The problem is that there are 15 known Siglecs in humans and a variety of sialic acid-containing sugars as well as sialylated glycoproteins on cell surfaces. Each Siglec binds to different sialic acids and promotes immune responses through distinct mechanisms. Many of these mechanisms and binding interactions are not well-known. To find out which Siglec binds to which type of sialic acid-containing sugars on cell surfaces, Capicciotti and Macauley have joined efforts with Lance Wells and Peng Zhao from the Complex Carbohydrates Research Centre at the University of Georgia, as the teams have complementary tools to solve this puzzle.

In 2020, the Macauley Lab reported the development of a platform that used Velcro-like effects to strengthen the sugar-binding properties of Siglecs, making them easier to study.

In the Capicciotti Lab, researchers have been focusing on glycan editing, where they use enzymes to chew up or install sugar derivatives or glycans on cell surfaces. Traditionally, cell surface remodelling is done by removing the genes that correspond to the enzymes responsible for installing or fragmenting glycans on cell surfaces. However, this method can take weeks, is not always versatile, and requires a comprehensive platform. “By using enzymes to modify cells from the outside, we can remodel the cells within a few hours,” says Capicciotti.

For this project, Capicciotti uses the enzymes to selectively install analogues of sialic acids developed from her lab. These analogues have a small chemical functionality that makes them “activatable” by UV light. When the analogue is in proximity with its Siglec binding partner, the UV irradiation cross-links the two molecules. This means they are now linked together chemically and will not fall apart, making the binding interactions easier to detect and isolate. If, however, the Siglec of interest is not the right binding partner of the selectively installed analogue, no cross-linking will occur upon UV irradiation. In this case, the two molecules do not chemically link together, and the researchers can infer that this pair of Siglec and sialic acids likely are not what cancer cells leverage to evade the immune system.

The Capicciotti and Macauley Labs have demonstrated a proof of concept with a panel of enzymes capable of installing UV-activatable sialic acids on cell surfaces that can cross-link with well-studied Siglecs.

“Right now, we’re exploring Siglecs that are less known and less studied,” says Capicciotti. “Our next step is to collaborate with proteomics experts at the Complex Carbohydrates Research Centre to uncover which glycoproteins are displaying the sialic acids we installed on the cell surfaces that were involved with binding to the Siglec.”

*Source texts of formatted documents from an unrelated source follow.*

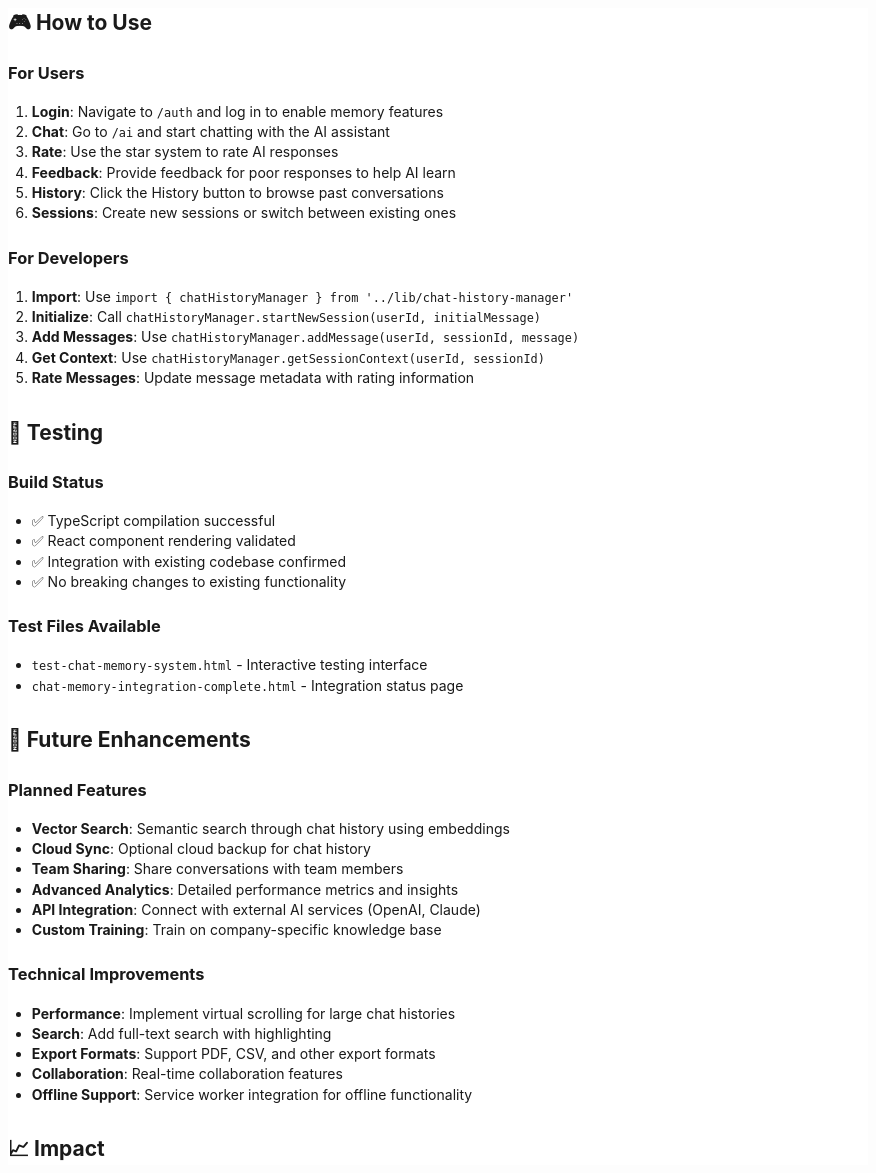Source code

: ## 🎮 How to Use

### For Users
1. **Login**: Navigate to `/auth` and log in to enable memory features
2. **Chat**: Go to `/ai` and start chatting with the AI assistant
3. **Rate**: Use the star system to rate AI responses
4. **Feedback**: Provide feedback for poor responses to help AI learn
5. **History**: Click the History button to browse past conversations
6. **Sessions**: Create new sessions or switch between existing ones

### For Developers
1. **Import**: Use `import { chatHistoryManager } from '../lib/chat-history-manager'`
2. **Initialize**: Call `chatHistoryManager.startNewSession(userId, initialMessage)`
3. **Add Messages**: Use `chatHistoryManager.addMessage(userId, sessionId, message)`
4. **Get Context**: Use `chatHistoryManager.getSessionContext(userId, sessionId)`
5. **Rate Messages**: Update message metadata with rating information

## 🧪 Testing

### Build Status
- ✅ TypeScript compilation successful
- ✅ React component rendering validated
- ✅ Integration with existing codebase confirmed
- ✅ No breaking changes to existing functionality

### Test Files Available
- `test-chat-memory-system.html` - Interactive testing interface
- `chat-memory-integration-complete.html` - Integration status page

## 🔮 Future Enhancements

### Planned Features
- **Vector Search**: Semantic search through chat history using embeddings
- **Cloud Sync**: Optional cloud backup for chat history
- **Team Sharing**: Share conversations with team members
- **Advanced Analytics**: Detailed performance metrics and insights
- **API Integration**: Connect with external AI services (OpenAI, Claude)
- **Custom Training**: Train on company-specific knowledge base

### Technical Improvements
- **Performance**: Implement virtual scrolling for large chat histories
- **Search**: Add full-text search with highlighting
- **Export Formats**: Support PDF, CSV, and other export formats
- **Collaboration**: Real-time collaboration features
- **Offline Support**: Service worker integration for offline functionality

## 📈 Impact
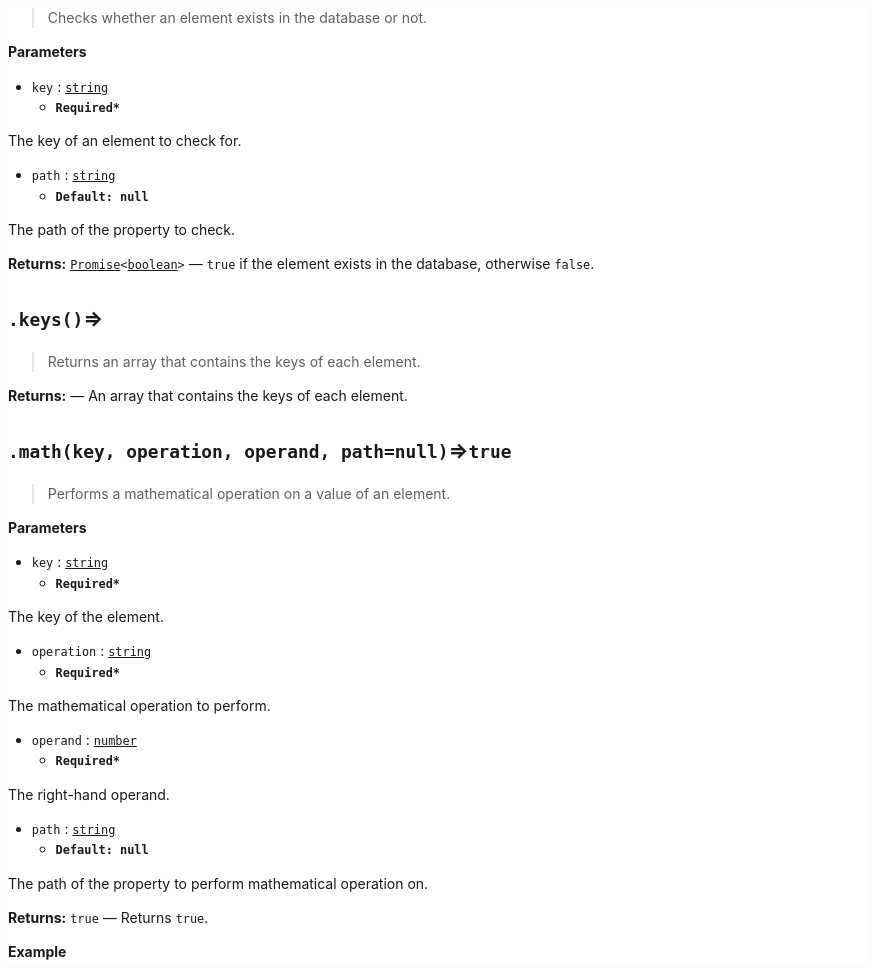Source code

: > Checks whether an element exists in the database or not.

**Parameters**

* `key` : [`string`](https://developer.mozilla.org/en-US/docs/Web/JavaScript/Reference/Global_Objects/string)
  * **`Required*`**

The key of an element to check for.

* `path` : [`string`](https://developer.mozilla.org/en-US/docs/Web/JavaScript/Reference/Global_Objects/string)
  * **`Default: null`**

The path of the property to check.

**Returns:**  [`Promise`](https://developer.mozilla.org/en-US/docs/Web/JavaScript/Reference/Global_Objects/Promise)`<`[`boolean`](https://developer.mozilla.org/en-US/docs/Web/JavaScript/Reference/Global_Objects/boolean)`>`  —  `true` if the element exists in the database, otherwise `false`.

## `.keys()`⇒

> Returns an array that contains the keys of each element.

**Returns:**    —  An array that contains the keys of each element.

## `.math(key, operation, operand, path=null)`⇒`true`

> Performs a mathematical operation on a value of an element.

**Parameters**

* `key` : [`string`](https://developer.mozilla.org/en-US/docs/Web/JavaScript/Reference/Global_Objects/string)
  * **`Required*`**

The key of the element.

* `operation` : [`string`](https://developer.mozilla.org/en-US/docs/Web/JavaScript/Reference/Global_Objects/string)
  * **`Required*`**

The mathematical operation to perform.

* `operand` : [`number`](https://developer.mozilla.org/en-US/docs/Web/JavaScript/Reference/Global_Objects/number)
  * **`Required*`**

The right-hand operand.

* `path` : [`string`](https://developer.mozilla.org/en-US/docs/Web/JavaScript/Reference/Global_Objects/string)
  * **`Default: null`**

The path of the property to perform mathematical operation on.

**Returns:**  `true`  —  Returns `true`.

**Example**
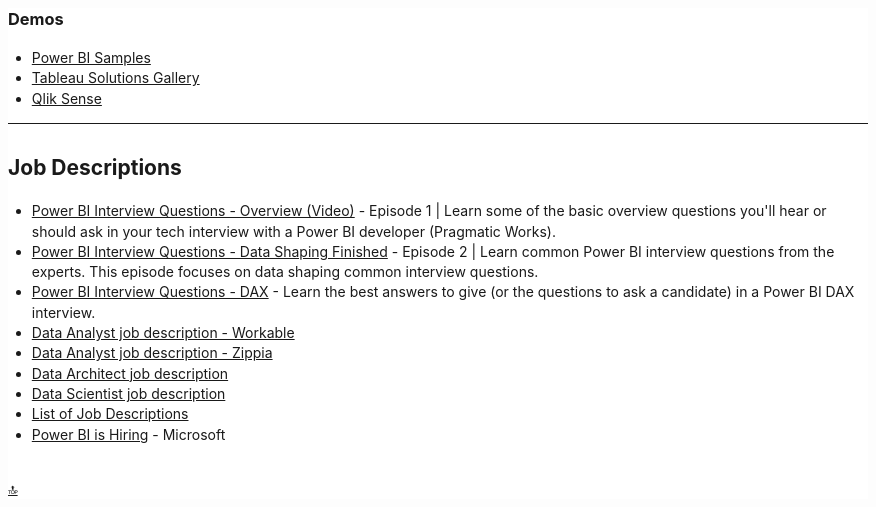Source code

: 
### Demos
* [Power BI Samples](https://docs.microsoft.com/en-us/power-bi/sample-datasets)
* [Tableau Solutions Gallery](http://tableau.com/solutions/gallery)
* [Qlik Sense](https://sense-demo.qlik.com/hub/stream/aaec8d41-5201-43ab-809f-3063750dfafd)


-----
## Job Descriptions
* [Power BI Interview Questions - Overview (Video)](https://www.youtube.com/watch?v=wafmxd0RE7Q) - Episode 1 | Learn some of the basic overview questions you'll hear or should ask in your tech interview with a Power BI developer (Pragmatic Works). 
* [Power BI Interview Questions - Data Shaping Finished](https://www.youtube.com/watch?v=n_g_m_GNvEo) - Episode 2 | Learn common Power BI interview questions from the experts. This episode focuses on data shaping common interview questions.
* [Power BI Interview Questions - DAX](https://www.youtube.com/watch?v=PwVsRcB3p48) - Learn the best answers to give (or the questions to ask a candidate) in a Power BI DAX interview.
* [Data Analyst job description - Workable](https://resources.workable.com/data-analyst-job-description)
* [Data Analyst job description - Zippia](https://www.zippia.com/data-analyst-jobs/)
* [Data Architect job description](https://resources.workable.com/data-architect-job-description)
* [Data Scientist job description](https://resources.workable.com/data-scientist-job-description)
* [List of Job Descriptions](https://resources.workable.com/job-descriptions/)
* [Power BI is Hiring](https://dxt.powerbi.com/view?r=eyJrIjoiOWNlOGZiZjMtNTVlYy00ZWVmLThkNDgtYzUzZTAxODE5OWM1IiwidCI6IjcyZjk4OGJmLTg2ZjEtNDFhZi05MWFiLTJkN2NkMDExZGI0NyIsImMiOjJ9) - Microsoft

<br/>[:top:](#table-of-contents)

The team’s final goal is to identify targets involved in binding between Siglecs and sialylated glycoproteins on cancer cells. This can facilitate the development of new inhibitors to block off these binding interactions so that the immune system can recognize cancer cells and trigger appropriate immune responses.

This project is funded by GlycoNet, the Complex Carbohydrates Research Centre, Queen’s University and Alzheimer Society of Canada.